For decades, the towering figure of Dutch painter Piet Mondrian has dominated the narrative of 20th-century abstract art. His iconic grids of black lines and bold primary colours are celebrated worldwide. Yet, a quiet revolution is underway in art history, centred on a long-overlooked British artist named Marlow Moss, whose pioneering ideas may have significantly shaped Mondrian's later work.
The Dramatic Reversal of Fortune
In a telling symbol of this shift, the prestigious Kunstmuseum in The Hague now displays three paintings by Moss prominently at the front of its gallery. A strikingly similar piece by Mondrian, the global superstar, is positioned behind a pillar. This is a stark contrast to 1972, when the museum acquired Moss's work specifically to illustrate Mondrian's influence on lesser-known artists.

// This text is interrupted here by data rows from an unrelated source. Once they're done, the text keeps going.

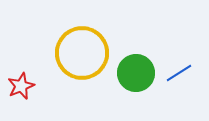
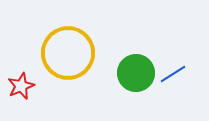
yellow circle: moved 14 px left
blue line: moved 6 px left, 1 px down
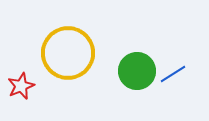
green circle: moved 1 px right, 2 px up
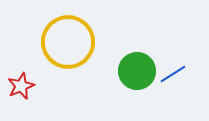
yellow circle: moved 11 px up
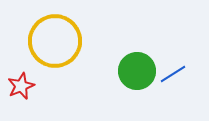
yellow circle: moved 13 px left, 1 px up
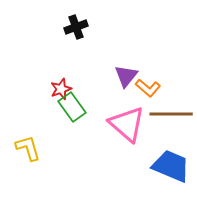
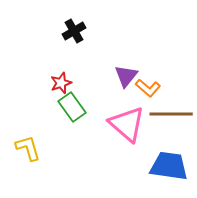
black cross: moved 2 px left, 4 px down; rotated 10 degrees counterclockwise
red star: moved 6 px up
blue trapezoid: moved 2 px left; rotated 15 degrees counterclockwise
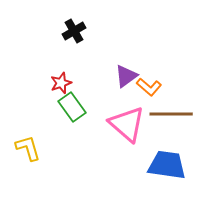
purple triangle: rotated 15 degrees clockwise
orange L-shape: moved 1 px right, 1 px up
blue trapezoid: moved 2 px left, 1 px up
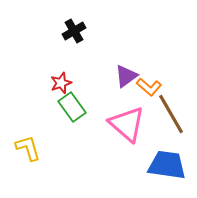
brown line: rotated 60 degrees clockwise
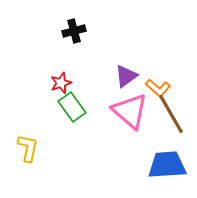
black cross: rotated 15 degrees clockwise
orange L-shape: moved 9 px right, 1 px down
pink triangle: moved 3 px right, 13 px up
yellow L-shape: rotated 28 degrees clockwise
blue trapezoid: rotated 12 degrees counterclockwise
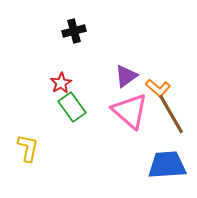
red star: rotated 10 degrees counterclockwise
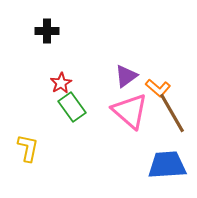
black cross: moved 27 px left; rotated 15 degrees clockwise
brown line: moved 1 px right, 1 px up
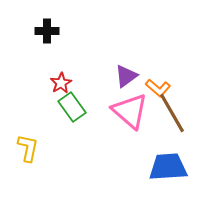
blue trapezoid: moved 1 px right, 2 px down
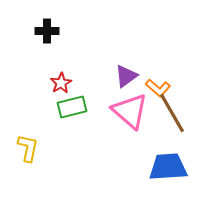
green rectangle: rotated 68 degrees counterclockwise
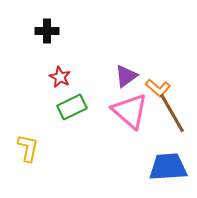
red star: moved 1 px left, 6 px up; rotated 15 degrees counterclockwise
green rectangle: rotated 12 degrees counterclockwise
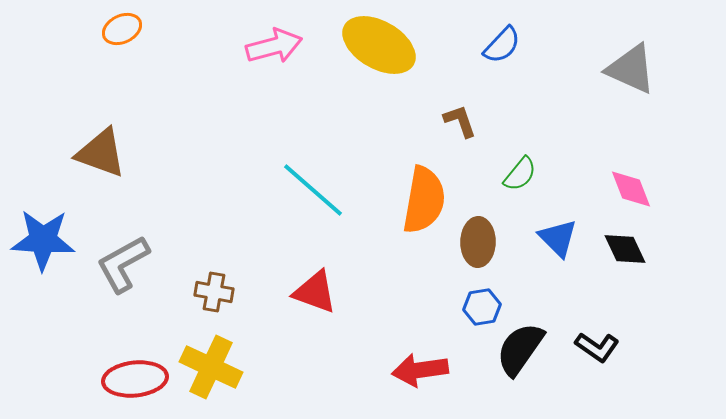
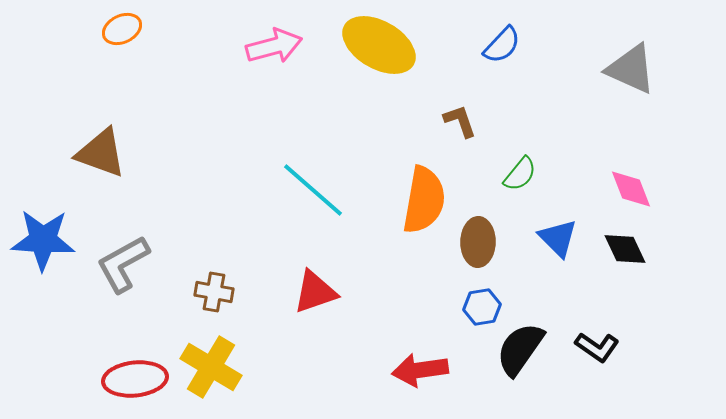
red triangle: rotated 39 degrees counterclockwise
yellow cross: rotated 6 degrees clockwise
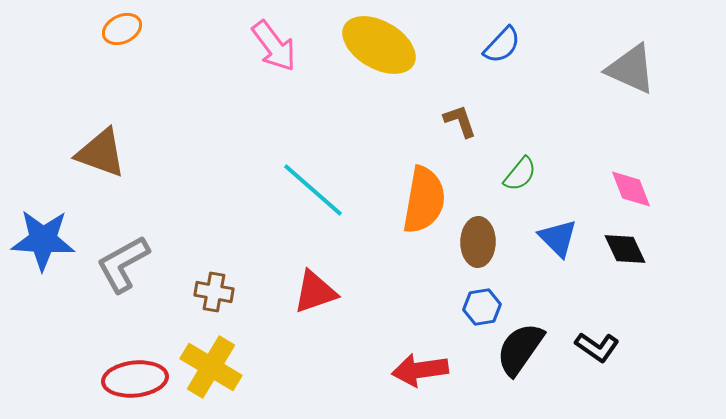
pink arrow: rotated 68 degrees clockwise
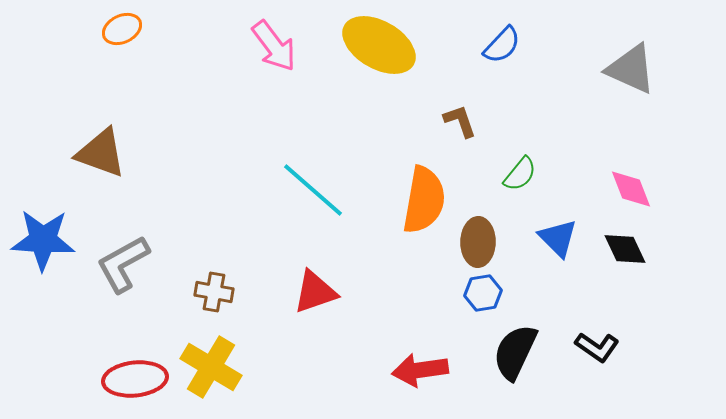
blue hexagon: moved 1 px right, 14 px up
black semicircle: moved 5 px left, 3 px down; rotated 10 degrees counterclockwise
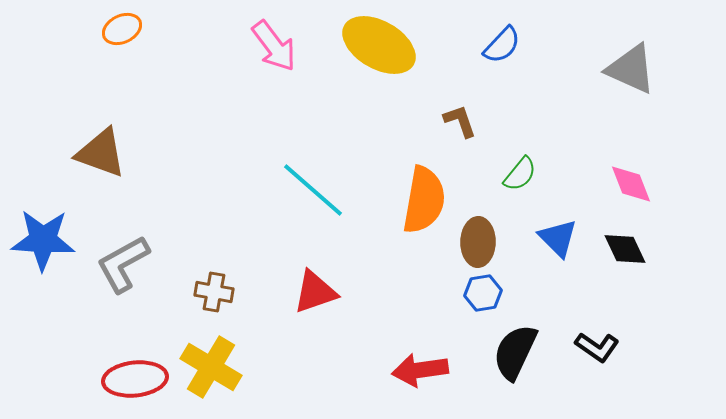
pink diamond: moved 5 px up
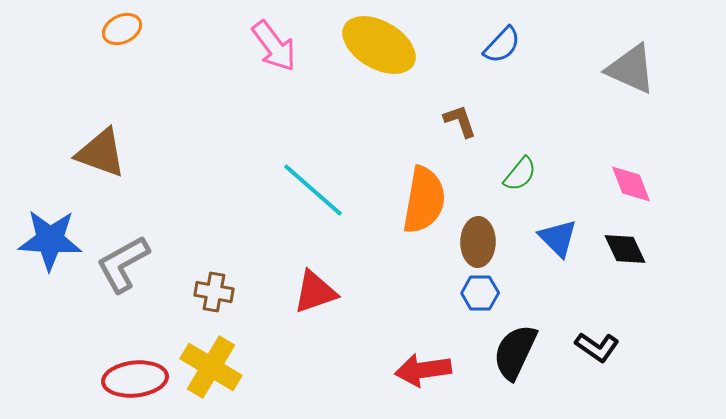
blue star: moved 7 px right
blue hexagon: moved 3 px left; rotated 9 degrees clockwise
red arrow: moved 3 px right
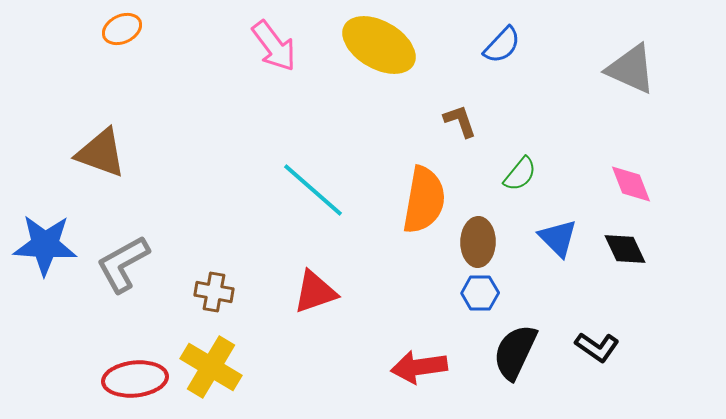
blue star: moved 5 px left, 5 px down
red arrow: moved 4 px left, 3 px up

The art world now widely acknowledges that the influence flowed both ways. A key point of convergence is the use of the 'double line' – parallel lines that add tension and dynamism to geometric compositions. While Mondrian is famed for this technique, evidence suggests a rich artistic dialogue with Moss, who was also experimenting with the concept in the early 1930s.
Seven decades after her death in Cornwall at age 69, Moss is enjoying a major revival. Her 1944 painting White, Black, Blue and Red sold for £609,000 at Sotheby's London in 2023, doubling its estimate. Major exhibitions are now showcasing her legacy: her paintings and sketches are on view at the Kunstmuseum Den Haag until 10 May, and her sculptures will be featured at Berlin's Georg Kolbe Museum from 2 April.

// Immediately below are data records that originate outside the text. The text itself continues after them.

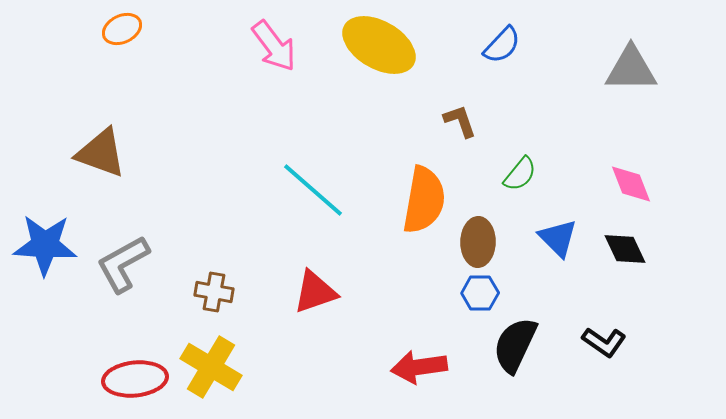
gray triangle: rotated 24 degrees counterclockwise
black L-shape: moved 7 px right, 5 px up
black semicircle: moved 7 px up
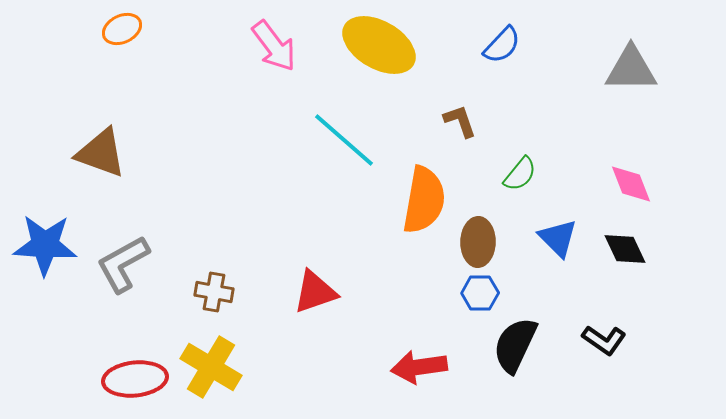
cyan line: moved 31 px right, 50 px up
black L-shape: moved 2 px up
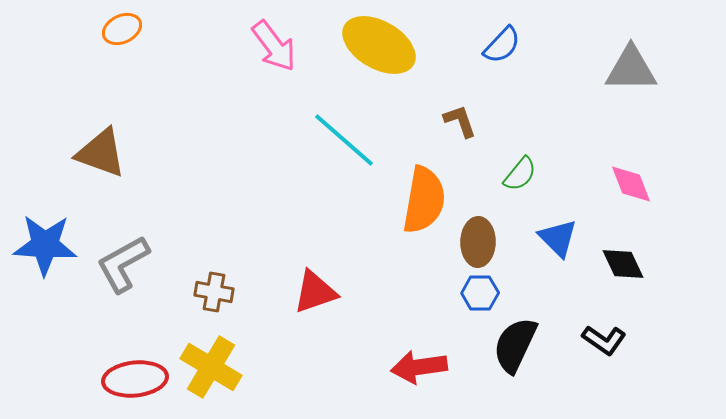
black diamond: moved 2 px left, 15 px down
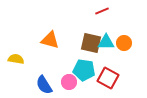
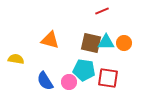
red square: rotated 20 degrees counterclockwise
blue semicircle: moved 1 px right, 4 px up
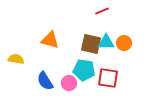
brown square: moved 1 px down
pink circle: moved 1 px down
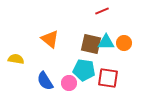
orange triangle: moved 1 px up; rotated 24 degrees clockwise
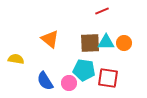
brown square: moved 1 px left, 1 px up; rotated 15 degrees counterclockwise
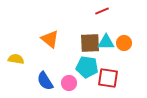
cyan pentagon: moved 3 px right, 3 px up
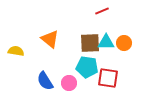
yellow semicircle: moved 8 px up
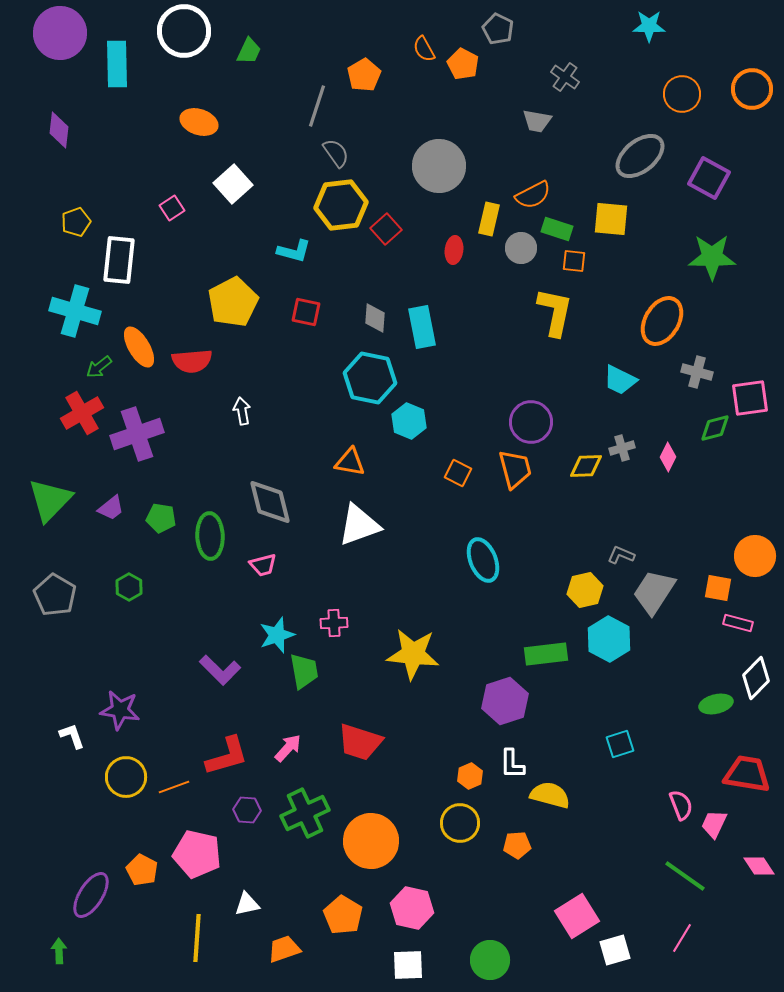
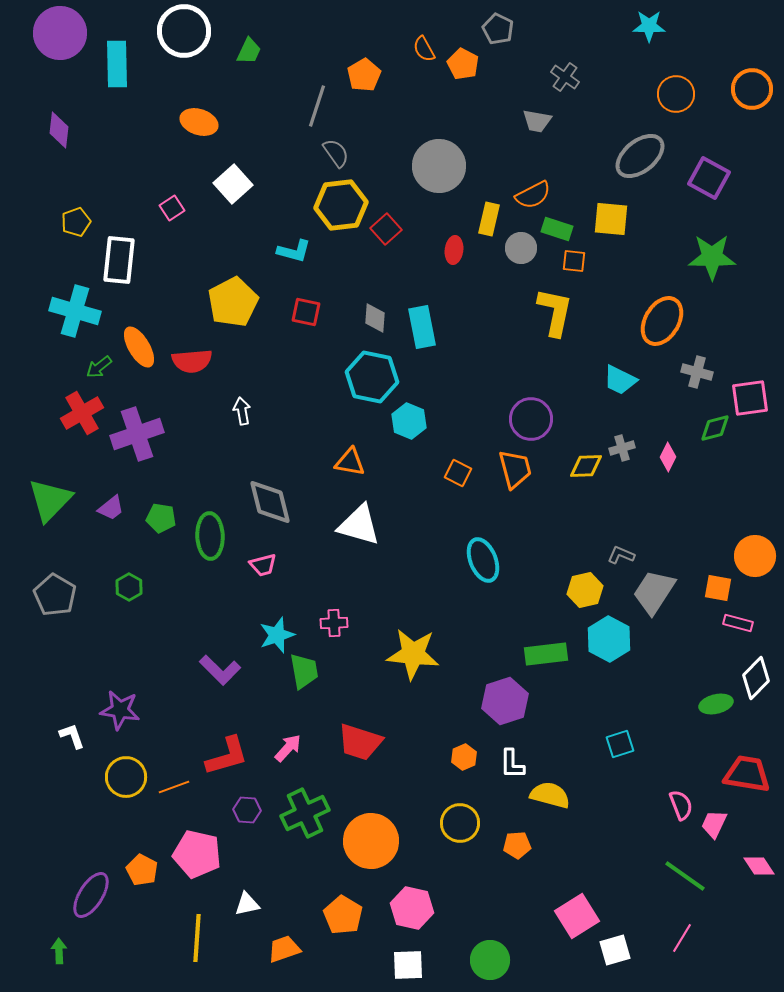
orange circle at (682, 94): moved 6 px left
cyan hexagon at (370, 378): moved 2 px right, 1 px up
purple circle at (531, 422): moved 3 px up
white triangle at (359, 525): rotated 36 degrees clockwise
orange hexagon at (470, 776): moved 6 px left, 19 px up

A Pioneering Life and Artistic Dialogue
Born Marjorie Jewel Moss in London in 1889, she later adopted the gender-neutral name Marlow. In the late 1920s, she moved to Paris, becoming part of the avant-garde Abstraction-Création group. It was there she met Mondrian, introduced by her partner, the Dutch writer Netty Nijhoff. Moss and Nijhoff were a distinctive pair, often seen in men's suits and hats in Parisian cafes.

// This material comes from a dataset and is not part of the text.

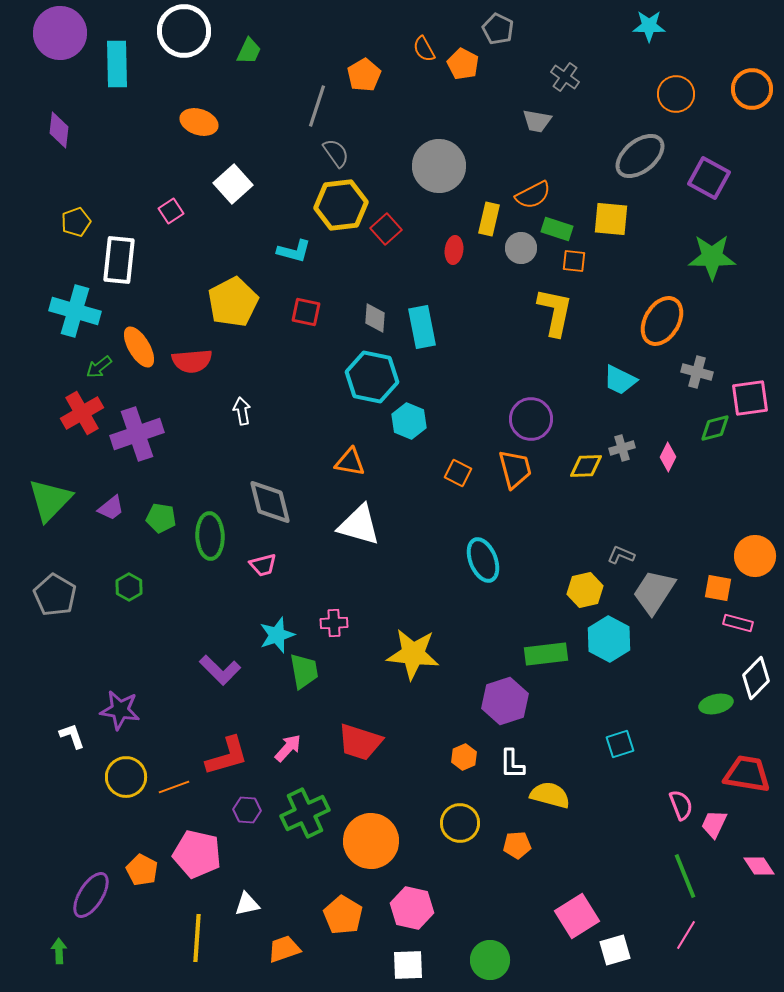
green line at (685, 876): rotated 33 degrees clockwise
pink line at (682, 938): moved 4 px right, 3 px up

Art historian Florette Dijkstra, author of a new Moss biography, notes that Mondrian was deeply impressed by Moss's experimentation. "He was impressed by her experimentation with the ingredients of 'neoplasticism'... and her use of the 'double line'," Dijkstra explains. Mondrian, intrigued, even wrote to Moss to enquire about her conceptual approach to the double line, which she saw as a way to avoid the "conclusion and restriction" of a single-line grid.
Clairie Hondtong, curator of The Hague exhibition, emphasises a move away from simplistic narratives of theft. "We're moving away from the 'Who did it first?' narrative, focusing instead on the interchange of knowledge," she says. The exhibition allows visitors to compare Moss's 1932 work White, Black, Red and Grey with Mondrian's 1937 Composition of Lines and Colour.
Rediscovery and a Lasting Legacy
Moss's relative obscurity was compounded by tragedy when a house in Normandy containing much of her work was bombed in 1944. Her current revival was sparked by a remarkable discovery: a suitcase full of her sketches, recently acquired by the Kunstmuseum. These works reveal her meticulous, mathematical planning process, a contrast to Mondrian's more intuitive method.
Lucy Howarth, author of the only English-language biography on Moss, argues for evaluating the artist on her own merits. "She is one of the few top-tier non-figurative British artists from between the wars," Howarth states, noting Moss was the only British and female artist featured in all five Abstraction-Création journals.
While Mondrian found fame in grid-like New York and entered the pantheon of art history, Moss spent her later years between Cornwall, Paris, and the Netherlands, dying in 1958. Today, her rediscovery is reframing art history itself, challenging the myth of the solitary male genius. As Howarth concludes, examining artists like Moss – often women and queer – complicates but ultimately enriches our understanding of modern art's evolution.